Tuesday, January 22, 2008

Review of The Pict, by Mary Lydon Simonsen, Author or Pemberley Remembered

The Pict, by Jack Dixon
Reviewed by Mary Lydon Simonsen,
Author of Pemberley Remembered

"The battle had been raging for almost an hour before the sun broke the eastern horizon. The new light of the rising sun flashed across Cruithne's axe . . ."

Right out of the gate, the book begins with maces and battle axes flying as the Scythians, ancestors of the Picts, an ancient tribe of Scotland, fight the latest of many battles against the hordes pressing in on them from the eastern steppes of Eurasia. Guided by their warrior leader, Cruithne, the Scythians retreat to the west until they arrive at a northern sea where they must take to the water or submit. Thus begins the epic voyage that will eventually take the refugees to the far north of Caledonia.

For a thousand years, a loose confederation of tribes, each with its own leaders, inhabited the Highlands, occasionally joining forces to fight off a common enemy. But their peaceful co-existence ended when the Romans, who had defeated the Britannic tribes to the south, began to march north toward Caledonia. After the massacre of an entire village of the Selgovaii by the Romans, the Pictish tribes once again come together to fight off the legions sent from Rome to conquer them. Calach, a young warrior who possesses the courage and spirit of Cruithne, is chosen as their leader. Outnumbered by the Romans by ten to one, Calach understands that it is only by waging guerilla warfare that the Romans can be defeated.
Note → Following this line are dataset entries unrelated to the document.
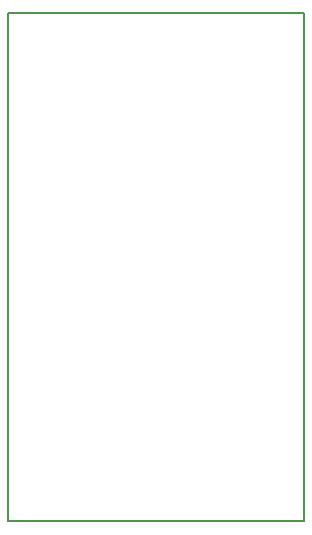
<source format=gbr>
G04 #@! TF.FileFunction,Profile,NP*
%FSLAX46Y46*%
G04 Gerber Fmt 4.6, Leading zero omitted, Abs format (unit mm)*
G04 Created by KiCad (PCBNEW 4.0.4+e1-6308~48~ubuntu14.04.1-stable) date Wed Oct 26 00:07:37 2016*
%MOMM*%
%LPD*%
G01*
G04 APERTURE LIST*
%ADD10C,0.100000*%
%ADD11C,0.150000*%
G04 APERTURE END LIST*
D10*
D11*
X21000000Y3750000D02*
X-4000000Y3750000D01*
X21000000Y-39250000D02*
X21000000Y3750000D01*
X-4000000Y-39250000D02*
X21000000Y-39250000D01*
X-4000000Y3750000D02*
X-4000000Y-39250000D01*
M02*

</source>
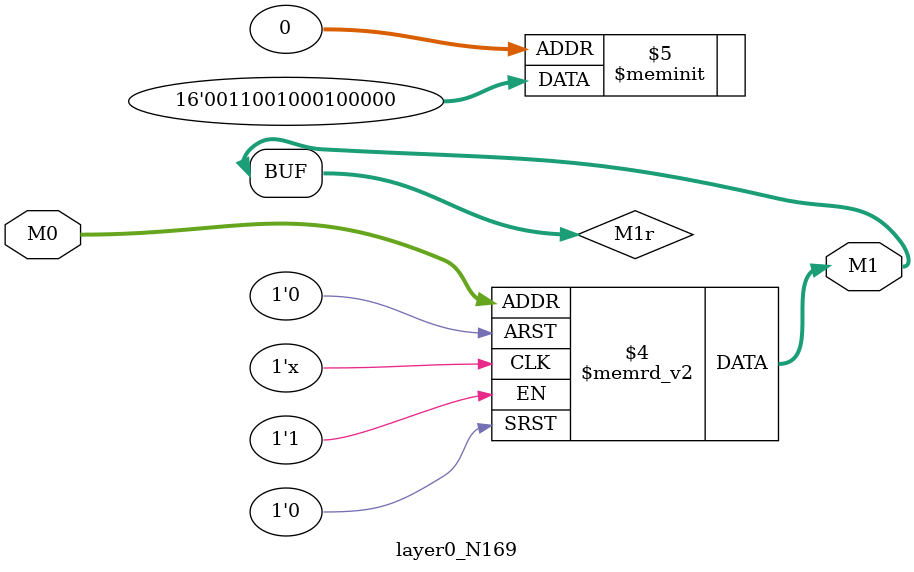
<source format=v>
module layer0_N169 ( input [2:0] M0, output [1:0] M1 );

	(*rom_style = "distributed" *) reg [1:0] M1r;
	assign M1 = M1r;
	always @ (M0) begin
		case (M0)
			3'b000: M1r = 2'b00;
			3'b100: M1r = 2'b10;
			3'b010: M1r = 2'b10;
			3'b110: M1r = 2'b11;
			3'b001: M1r = 2'b00;
			3'b101: M1r = 2'b00;
			3'b011: M1r = 2'b00;
			3'b111: M1r = 2'b00;

		endcase
	end
endmodule

</source>
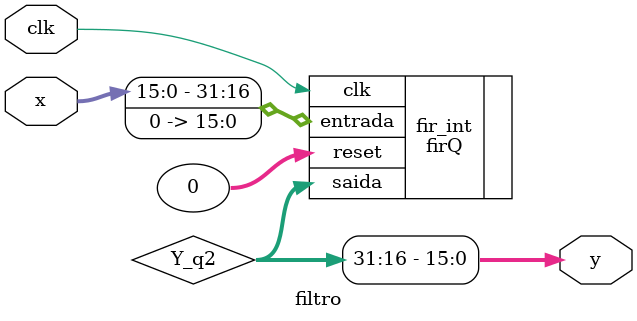
<source format=v>
module filtro (input 		clk, 
					input 		[15:0] x,
					output 		[15:0] y); 				
				
//	reg [15:0] x1, x2,x3;
//	
//	always @ (posedge clk) begin
//	
//	y <= x1 + x2+ x3;
//
//// deslocamento dos buffers
//
//	x3 <= x2;			// '=>' indica liações, nao faz diferença a ordem
//	x2 <= x1;
//	x1 <= x;
//
//	end

//fir fir_int(.clk(clk), 
//				.reset(0),
//				.entrada(x),
//				.saida(y)
//				);

wire [31:0] Y_q2;
assign y[15:0] = Y_q2[31:16];

firQ fir_int (.clk(clk), 
				.reset(0),
				.entrada({x, 16'd0}),
				.saida(Y_q2)
				);

endmodule

</source>
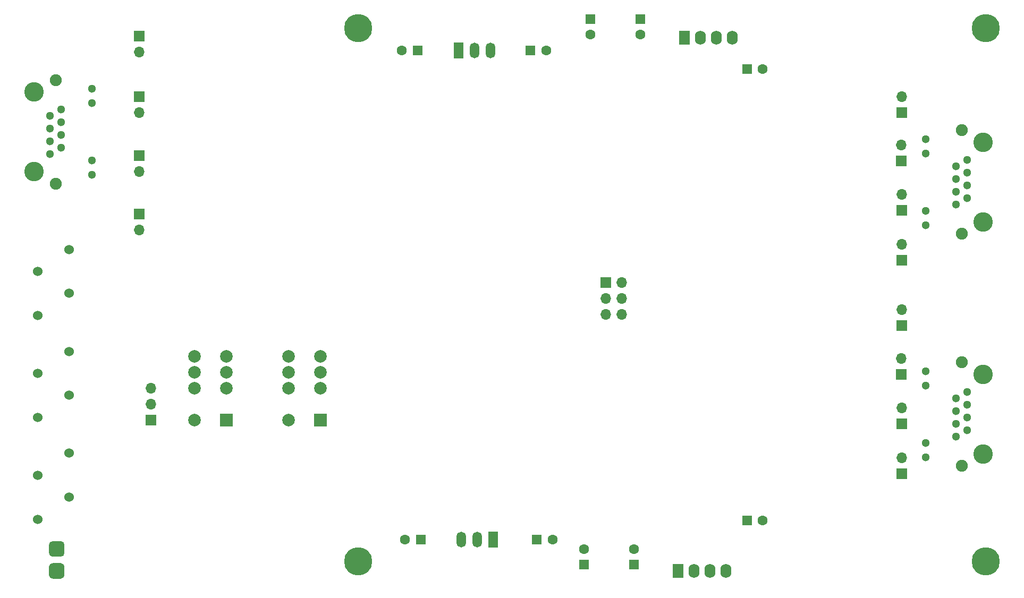
<source format=gbr>
%TF.GenerationSoftware,KiCad,Pcbnew,(5.1.9)-1*%
%TF.CreationDate,2021-05-13T14:25:42+02:00*%
%TF.ProjectId,AR2ISS_Isolator,41523249-5353-45f4-9973-6f6c61746f72,rev?*%
%TF.SameCoordinates,Original*%
%TF.FileFunction,Soldermask,Bot*%
%TF.FilePolarity,Negative*%
%FSLAX46Y46*%
G04 Gerber Fmt 4.6, Leading zero omitted, Abs format (unit mm)*
G04 Created by KiCad (PCBNEW (5.1.9)-1) date 2021-05-13 14:25:42*
%MOMM*%
%LPD*%
G01*
G04 APERTURE LIST*
%ADD10C,4.500000*%
%ADD11R,1.700000X1.700000*%
%ADD12O,1.700000X1.700000*%
%ADD13C,3.100000*%
%ADD14C,1.900000*%
%ADD15C,1.300000*%
%ADD16C,1.524000*%
%ADD17C,1.600000*%
%ADD18R,1.600000X1.600000*%
%ADD19C,1.500000*%
%ADD20C,2.000000*%
%ADD21R,2.000000X2.000000*%
%ADD22R,1.750000X2.250000*%
%ADD23O,1.750000X2.250000*%
%ADD24O,1.500000X2.500000*%
%ADD25R,1.500000X2.500000*%
G04 APERTURE END LIST*
D10*
X206000000Y-57500000D03*
X106000000Y-57500000D03*
X206000000Y-142500000D03*
X106000000Y-142500000D03*
D11*
X192610000Y-70930000D03*
D12*
X192610000Y-68390000D03*
D13*
X205600000Y-88350000D03*
X205600000Y-75650000D03*
D14*
X202170000Y-90250000D03*
X202170000Y-73750000D03*
D15*
X203060000Y-78430000D03*
X201280000Y-79450000D03*
X203060000Y-80470000D03*
X201280000Y-81490000D03*
X203060000Y-82510000D03*
X201280000Y-83530000D03*
X203060000Y-84550000D03*
X201280000Y-85570000D03*
X196420000Y-88860000D03*
X196420000Y-86570000D03*
X196420000Y-77430000D03*
X196420000Y-75140000D03*
D12*
X71140000Y-70900000D03*
D11*
X71140000Y-68360000D03*
D12*
X71130000Y-80360000D03*
D11*
X71130000Y-77820000D03*
D12*
X71130000Y-61320000D03*
D11*
X71130000Y-58780000D03*
D12*
X71130000Y-89650000D03*
D11*
X71130000Y-87110000D03*
D12*
X192610000Y-91930000D03*
D11*
X192610000Y-94470000D03*
D12*
X192620000Y-83970000D03*
D11*
X192620000Y-86510000D03*
X192600000Y-78640000D03*
D12*
X192600000Y-76100000D03*
X192610000Y-125930000D03*
D11*
X192610000Y-128470000D03*
D12*
X192620000Y-117970000D03*
D11*
X192620000Y-120510000D03*
D12*
X192600000Y-110100000D03*
D11*
X192600000Y-112640000D03*
D12*
X192610000Y-102390000D03*
D11*
X192610000Y-104930000D03*
D16*
X55000000Y-103250001D03*
X60000000Y-99750001D03*
X55000000Y-96250000D03*
X60000000Y-92750000D03*
X55000000Y-135750001D03*
X60000000Y-132250001D03*
X55000000Y-128750000D03*
X60000000Y-125250000D03*
X55000000Y-119500004D03*
X60000000Y-116000004D03*
X55000000Y-112500003D03*
X60000000Y-109000003D03*
D17*
X142000000Y-140500000D03*
D18*
X142000000Y-143000000D03*
D17*
X150000000Y-140500000D03*
D18*
X150000000Y-143000000D03*
D17*
X170500000Y-136000000D03*
D18*
X168000000Y-136000000D03*
D17*
X151000000Y-58500000D03*
D18*
X151000000Y-56000000D03*
D17*
X143000000Y-58500000D03*
D18*
X143000000Y-56000000D03*
D17*
X170500000Y-64000000D03*
D18*
X168000000Y-64000000D03*
D17*
X137000000Y-139000000D03*
D18*
X134500000Y-139000000D03*
D17*
X113500000Y-139000000D03*
D18*
X116000000Y-139000000D03*
D17*
X113000000Y-61000000D03*
D18*
X115500000Y-61000000D03*
D17*
X136000000Y-61000000D03*
D18*
X133500000Y-61000000D03*
G36*
G01*
X57375000Y-142750000D02*
X58625000Y-142750000D01*
G75*
G02*
X59250000Y-143375000I0J-625000D01*
G01*
X59250000Y-144625000D01*
G75*
G02*
X58625000Y-145250000I-625000J0D01*
G01*
X57375000Y-145250000D01*
G75*
G02*
X56750000Y-144625000I0J625000D01*
G01*
X56750000Y-143375000D01*
G75*
G02*
X57375000Y-142750000I625000J0D01*
G01*
G37*
G36*
G01*
X57375000Y-139250000D02*
X58625000Y-139250000D01*
G75*
G02*
X59250000Y-139875000I0J-625000D01*
G01*
X59250000Y-141125000D01*
G75*
G02*
X58625000Y-141750000I-625000J0D01*
G01*
X57375000Y-141750000D01*
G75*
G02*
X56750000Y-141125000I0J625000D01*
G01*
X56750000Y-139875000D01*
G75*
G02*
X57375000Y-139250000I625000J0D01*
G01*
G37*
D19*
X58000000Y-140500000D03*
X58000000Y-144000000D03*
D12*
X148000000Y-103080000D03*
X145460000Y-103080000D03*
X148000000Y-100540000D03*
X145460000Y-100540000D03*
X148000000Y-98000000D03*
D11*
X145460000Y-98000000D03*
D13*
X205600000Y-125350000D03*
X205600000Y-112650000D03*
D14*
X202170000Y-127250000D03*
X202170000Y-110750000D03*
D15*
X203060000Y-115430000D03*
X201280000Y-116450000D03*
X203060000Y-117470000D03*
X201280000Y-118490000D03*
X203060000Y-119510000D03*
X201280000Y-120530000D03*
X203060000Y-121550000D03*
X201280000Y-122570000D03*
X196420000Y-125860000D03*
X196420000Y-123570000D03*
X196420000Y-114430000D03*
X196420000Y-112140000D03*
D13*
X54400000Y-67650000D03*
X54400000Y-80350000D03*
D14*
X57830000Y-65750000D03*
X57830000Y-82250000D03*
D15*
X56940000Y-77570000D03*
X58720000Y-76550000D03*
X56940000Y-75530000D03*
X58720000Y-74510000D03*
X56940000Y-73490000D03*
X58720000Y-72470000D03*
X56940000Y-71450000D03*
X58720000Y-70430000D03*
X63580000Y-67140000D03*
X63580000Y-69430000D03*
X63580000Y-78570000D03*
X63580000Y-80860000D03*
D20*
X100000000Y-109840000D03*
X94920000Y-109840000D03*
X100000000Y-114920000D03*
D21*
X100000000Y-120000000D03*
D20*
X94920000Y-114920000D03*
X94920000Y-120000000D03*
X100000000Y-112380000D03*
X94920000Y-112380000D03*
X85000000Y-109840000D03*
X79920000Y-109840000D03*
X85000000Y-114920000D03*
D21*
X85000000Y-120000000D03*
D20*
X79920000Y-114920000D03*
X79920000Y-120000000D03*
X85000000Y-112380000D03*
X79920000Y-112380000D03*
D22*
X157000000Y-144000000D03*
D23*
X159540000Y-144000000D03*
X162080000Y-144000000D03*
X164620000Y-144000000D03*
D22*
X158000000Y-59000000D03*
D23*
X160540000Y-59000000D03*
X163080000Y-59000000D03*
X165620000Y-59000000D03*
D12*
X73000000Y-114920000D03*
X73000000Y-117460000D03*
D11*
X73000000Y-120000000D03*
D24*
X122420000Y-139000000D03*
X124960000Y-139000000D03*
D25*
X127500000Y-139000000D03*
D24*
X127080000Y-61000000D03*
X124540000Y-61000000D03*
D25*
X122000000Y-61000000D03*
M02*

</source>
Other than one major battle, little is known of the Picts' war against Rome except that these primitive people were able to stop the advance of the seasoned and battle-tested Roman legions. Jack Dixon creates a surreal landscape where the eerie sounds of a hundred pipes precede the Picts' attacks on a Roman camp, and phantoms tattooed with demonic symbols emerge silently out of the night to kill their sleeping enemy. But the Romans didn't expand their empire by lying down and playing dead, and Calach pays a personal price in a battle to finish off the Romans.

The momentum of the story builds with each chapter as the warriors arise from the mists of their hills and valleys to fight, retreat, regroup, and fight again, determined to keep the Romans from making any further incursions into their ancient lands.

Over the centuries, the Picts ceased to exist as a separate people, and together with their Celtic neighbors, became the ancestors of today's Scots. Because of the thin historical record and few artifacts yielded by archeological digs, Jack Dixon must spin a tale from his own understanding of the times, the landscape of the Highlands, and the other inhabitants of Scotland who did leave a record. In this he was successful. The sounds of the bodhran drums pulse throughout the book, leaving the reader wanting to know more about the warriors who fought against the might of the greatest empire on earth and prevailed.